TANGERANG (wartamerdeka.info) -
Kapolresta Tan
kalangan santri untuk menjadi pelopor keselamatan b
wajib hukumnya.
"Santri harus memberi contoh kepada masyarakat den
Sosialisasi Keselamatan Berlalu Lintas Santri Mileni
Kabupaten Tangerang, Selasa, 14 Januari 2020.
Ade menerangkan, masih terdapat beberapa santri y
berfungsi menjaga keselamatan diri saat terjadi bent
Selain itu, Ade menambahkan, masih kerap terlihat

---+---

Print all of the lines above again without changing a single character.

Problem solution
TANGERANG (wartamerdeka.info) -
Kapolresta Tan
kalangan santri untuk menjadi pelopor keselamatan b
wajib hukumnya.
"Santri harus memberi contoh kepada masyarakat den
Sosialisasi Keselamatan Berlalu Lintas Santri Mileni
Kabupaten Tangerang, Selasa, 14 Januari 2020.
Ade menerangkan, masih terdapat beberapa santri y
berfungsi menjaga keselamatan diri saat terjadi bent
Selain itu, Ade menambahkan, masih kerap terlihat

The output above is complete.